Auch wenn Vertreter der Videospielindustrie anderes behaupten sitzt man weder im gleichen Boot noch vertritt man dieselben Interessen 

Regel 9 - Nur weil man darüber schreibt, ist man nicht automatisch Teil der Branche. 

 Es gibt die Videospielbranche, Journalisten und Konsumenten. Auch wenn die Wechselquote vom Lager der Journalisten in Richtung Branche wohl nirgends so hoch ist wie in der Videospielindustrie, sind Journalisten nie Teil der Branche. Die Symbiose zwischen Industrie und den Leuten die darüber schreiben ist zwar vergleichsweise dicht und es entstehen auch Freundschaften, wodurch man aber nicht automatisch Teil dieser Branche wird. Auch wenn Vertreter der Videospielindustrie anderes behaupten, sitzt man weder im gleichen Boot, noch vertritt man dieselben Interessen. Will man wirklich in die Branche, ist es sinnvoller sich einen Job in der Branche zu suchen als nur darüber zu schreiben. 

 Regel 10 - Es hat nie jemand gesagt, dass es einfach wird und oder man fehlerfrei sein muss. 

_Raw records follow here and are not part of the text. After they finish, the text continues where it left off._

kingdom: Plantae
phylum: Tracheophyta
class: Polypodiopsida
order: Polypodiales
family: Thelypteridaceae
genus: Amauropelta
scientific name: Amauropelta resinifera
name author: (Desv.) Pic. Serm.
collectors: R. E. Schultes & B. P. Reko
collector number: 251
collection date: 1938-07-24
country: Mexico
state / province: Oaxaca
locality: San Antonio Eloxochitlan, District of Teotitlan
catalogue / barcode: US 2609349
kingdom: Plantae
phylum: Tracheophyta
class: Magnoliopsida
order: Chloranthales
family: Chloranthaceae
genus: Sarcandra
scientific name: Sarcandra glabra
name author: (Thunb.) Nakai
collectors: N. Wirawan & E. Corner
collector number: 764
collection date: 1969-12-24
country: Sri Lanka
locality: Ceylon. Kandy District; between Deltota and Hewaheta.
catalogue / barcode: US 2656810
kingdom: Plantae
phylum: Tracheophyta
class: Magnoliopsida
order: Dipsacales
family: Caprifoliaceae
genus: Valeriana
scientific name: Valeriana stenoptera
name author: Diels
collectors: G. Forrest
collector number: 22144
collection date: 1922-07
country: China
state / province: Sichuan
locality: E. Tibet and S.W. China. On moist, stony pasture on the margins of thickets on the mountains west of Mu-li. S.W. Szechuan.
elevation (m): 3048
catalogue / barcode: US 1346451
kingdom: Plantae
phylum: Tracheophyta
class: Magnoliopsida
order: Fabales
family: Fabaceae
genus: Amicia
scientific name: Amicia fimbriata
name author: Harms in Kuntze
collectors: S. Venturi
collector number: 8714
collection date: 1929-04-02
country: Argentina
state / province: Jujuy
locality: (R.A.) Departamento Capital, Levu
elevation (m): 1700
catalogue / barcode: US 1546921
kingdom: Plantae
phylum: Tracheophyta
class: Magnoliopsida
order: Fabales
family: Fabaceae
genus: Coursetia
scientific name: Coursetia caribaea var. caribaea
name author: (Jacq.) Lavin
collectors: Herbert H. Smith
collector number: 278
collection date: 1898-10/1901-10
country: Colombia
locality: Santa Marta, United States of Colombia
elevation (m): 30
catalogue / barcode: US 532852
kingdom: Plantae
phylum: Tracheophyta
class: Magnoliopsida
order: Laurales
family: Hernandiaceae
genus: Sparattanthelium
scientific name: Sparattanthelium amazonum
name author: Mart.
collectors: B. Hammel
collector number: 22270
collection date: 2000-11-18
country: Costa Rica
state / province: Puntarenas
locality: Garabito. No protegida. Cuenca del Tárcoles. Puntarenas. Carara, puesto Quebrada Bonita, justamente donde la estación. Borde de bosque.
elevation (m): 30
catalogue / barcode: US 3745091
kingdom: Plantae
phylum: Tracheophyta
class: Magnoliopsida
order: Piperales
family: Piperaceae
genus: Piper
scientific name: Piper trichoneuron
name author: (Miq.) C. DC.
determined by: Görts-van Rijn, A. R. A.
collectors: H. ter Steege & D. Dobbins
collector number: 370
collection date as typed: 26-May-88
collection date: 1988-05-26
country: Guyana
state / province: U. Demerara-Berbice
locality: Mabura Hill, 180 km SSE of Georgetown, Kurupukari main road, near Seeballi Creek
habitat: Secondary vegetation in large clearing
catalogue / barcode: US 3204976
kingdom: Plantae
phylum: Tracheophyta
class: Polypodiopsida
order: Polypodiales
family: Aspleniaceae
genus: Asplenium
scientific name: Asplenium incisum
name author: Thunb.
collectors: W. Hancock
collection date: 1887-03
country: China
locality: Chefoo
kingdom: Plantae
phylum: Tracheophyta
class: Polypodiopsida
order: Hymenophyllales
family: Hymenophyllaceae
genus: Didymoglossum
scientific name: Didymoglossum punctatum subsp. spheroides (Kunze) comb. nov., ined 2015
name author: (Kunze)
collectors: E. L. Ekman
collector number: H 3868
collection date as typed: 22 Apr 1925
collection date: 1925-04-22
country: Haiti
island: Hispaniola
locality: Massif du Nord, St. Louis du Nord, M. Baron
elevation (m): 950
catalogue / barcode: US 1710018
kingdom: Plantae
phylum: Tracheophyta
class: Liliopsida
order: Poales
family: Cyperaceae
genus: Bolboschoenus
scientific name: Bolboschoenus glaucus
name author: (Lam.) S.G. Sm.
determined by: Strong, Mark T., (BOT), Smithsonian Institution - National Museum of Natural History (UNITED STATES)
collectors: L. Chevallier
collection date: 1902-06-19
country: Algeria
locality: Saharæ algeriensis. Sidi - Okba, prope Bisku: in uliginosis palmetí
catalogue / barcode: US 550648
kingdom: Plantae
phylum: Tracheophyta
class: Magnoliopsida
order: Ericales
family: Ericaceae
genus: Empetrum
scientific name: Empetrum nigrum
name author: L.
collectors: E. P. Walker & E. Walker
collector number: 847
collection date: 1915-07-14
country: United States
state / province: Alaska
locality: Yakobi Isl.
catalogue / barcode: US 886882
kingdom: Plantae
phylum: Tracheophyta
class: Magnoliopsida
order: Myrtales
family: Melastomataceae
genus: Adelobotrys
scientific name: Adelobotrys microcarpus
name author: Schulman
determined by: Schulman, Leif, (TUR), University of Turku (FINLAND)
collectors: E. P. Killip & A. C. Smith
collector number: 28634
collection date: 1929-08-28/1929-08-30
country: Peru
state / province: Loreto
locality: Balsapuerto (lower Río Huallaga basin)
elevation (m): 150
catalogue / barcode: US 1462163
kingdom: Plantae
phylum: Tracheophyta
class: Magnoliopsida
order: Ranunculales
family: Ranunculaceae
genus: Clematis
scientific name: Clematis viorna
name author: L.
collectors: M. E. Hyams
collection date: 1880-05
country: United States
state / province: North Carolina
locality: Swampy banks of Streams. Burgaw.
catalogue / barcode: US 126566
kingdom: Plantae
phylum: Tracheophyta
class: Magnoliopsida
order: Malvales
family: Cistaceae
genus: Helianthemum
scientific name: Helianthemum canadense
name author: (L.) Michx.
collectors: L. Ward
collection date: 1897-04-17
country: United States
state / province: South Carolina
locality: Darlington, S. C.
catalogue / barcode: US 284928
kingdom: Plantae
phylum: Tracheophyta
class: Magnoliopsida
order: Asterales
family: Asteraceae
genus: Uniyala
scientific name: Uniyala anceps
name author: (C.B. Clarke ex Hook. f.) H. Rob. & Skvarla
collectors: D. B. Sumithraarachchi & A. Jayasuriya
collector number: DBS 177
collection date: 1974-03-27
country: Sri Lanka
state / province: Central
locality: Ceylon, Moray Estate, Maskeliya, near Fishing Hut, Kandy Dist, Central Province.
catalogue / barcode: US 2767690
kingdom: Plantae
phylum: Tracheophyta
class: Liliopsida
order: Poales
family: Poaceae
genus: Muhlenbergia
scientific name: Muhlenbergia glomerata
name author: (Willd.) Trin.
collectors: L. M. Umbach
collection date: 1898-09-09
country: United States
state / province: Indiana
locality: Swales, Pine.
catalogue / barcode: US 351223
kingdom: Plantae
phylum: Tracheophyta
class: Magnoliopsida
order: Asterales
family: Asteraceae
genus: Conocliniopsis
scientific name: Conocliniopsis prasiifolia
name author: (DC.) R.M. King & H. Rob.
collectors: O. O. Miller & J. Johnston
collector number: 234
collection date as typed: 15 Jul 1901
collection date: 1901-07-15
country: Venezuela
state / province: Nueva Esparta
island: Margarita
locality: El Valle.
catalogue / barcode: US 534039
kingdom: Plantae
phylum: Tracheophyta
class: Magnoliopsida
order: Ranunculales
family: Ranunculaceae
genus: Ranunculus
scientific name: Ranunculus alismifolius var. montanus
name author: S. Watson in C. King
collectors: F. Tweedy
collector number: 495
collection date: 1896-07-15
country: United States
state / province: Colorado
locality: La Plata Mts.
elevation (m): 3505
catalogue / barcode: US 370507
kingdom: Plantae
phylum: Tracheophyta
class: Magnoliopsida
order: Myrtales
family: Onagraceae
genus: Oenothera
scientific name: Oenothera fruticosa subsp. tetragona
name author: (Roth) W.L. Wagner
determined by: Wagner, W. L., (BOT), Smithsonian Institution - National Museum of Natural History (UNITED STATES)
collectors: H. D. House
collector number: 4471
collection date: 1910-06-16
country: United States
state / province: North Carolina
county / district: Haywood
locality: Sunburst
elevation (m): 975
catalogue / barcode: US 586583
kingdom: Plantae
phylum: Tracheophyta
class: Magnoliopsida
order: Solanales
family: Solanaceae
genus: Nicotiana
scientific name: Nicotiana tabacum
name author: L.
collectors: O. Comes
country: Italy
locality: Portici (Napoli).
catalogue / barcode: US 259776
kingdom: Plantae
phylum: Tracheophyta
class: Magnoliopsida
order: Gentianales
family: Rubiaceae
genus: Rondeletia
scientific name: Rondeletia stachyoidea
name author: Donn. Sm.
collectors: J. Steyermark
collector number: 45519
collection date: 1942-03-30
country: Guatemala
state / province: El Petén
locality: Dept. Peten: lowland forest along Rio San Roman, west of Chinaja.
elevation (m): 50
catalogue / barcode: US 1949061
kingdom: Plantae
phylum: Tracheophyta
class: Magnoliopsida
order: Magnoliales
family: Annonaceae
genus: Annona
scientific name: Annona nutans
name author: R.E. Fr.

 Wenn etwas nicht funktioniert, dann sollte man es bleiben lassen. Es bringt nichts, x-beliebige Inhalte zwecks kostenloser Spiele rauszukotzen ohne sich auch nur irgendwie von anderen zu unterscheiden. Es ist nicht einfach, anders zu sein und es ist unmöglich, fehlerfrei zu sein. Fehler passieren und falsche Entscheidungen werden getroffen. Wichtig ist, dass man diese erkennt, dazu steht und versucht diese künftig zu vermeiden. Niemand ist perfekt und genau das macht in Wirklichkeit die Sache erst interessant und spannend. 

Journalismus wird charakterisiert durch die professionelle Fremdbeobachtung und auch wenn Videospiele leider zu oft nur als einfacher Zeitvertreib betrachtetet werden, sollte man erst Recht versuchen die grundlegenden ethischen Grundsätze des Journalismus zu berücksichtigen. Gleiches gilt für Texte, Podcasts und Videos über Videospiele. Der Überlebenskampf der Printmagazine ist bereits verloren, lasst uns nicht noch einmal dieselben Fehler begehen. Die von mir hier aufgestellten Regeln werden die Probleme des Videospiel-Journalismus nicht lösen - aber ihn hoffentlich ein wenig verbessern. 

Autor: 

Kommentare

[...] folgende Text wurde als Gastbeitrag auf *videogametourism.at [...]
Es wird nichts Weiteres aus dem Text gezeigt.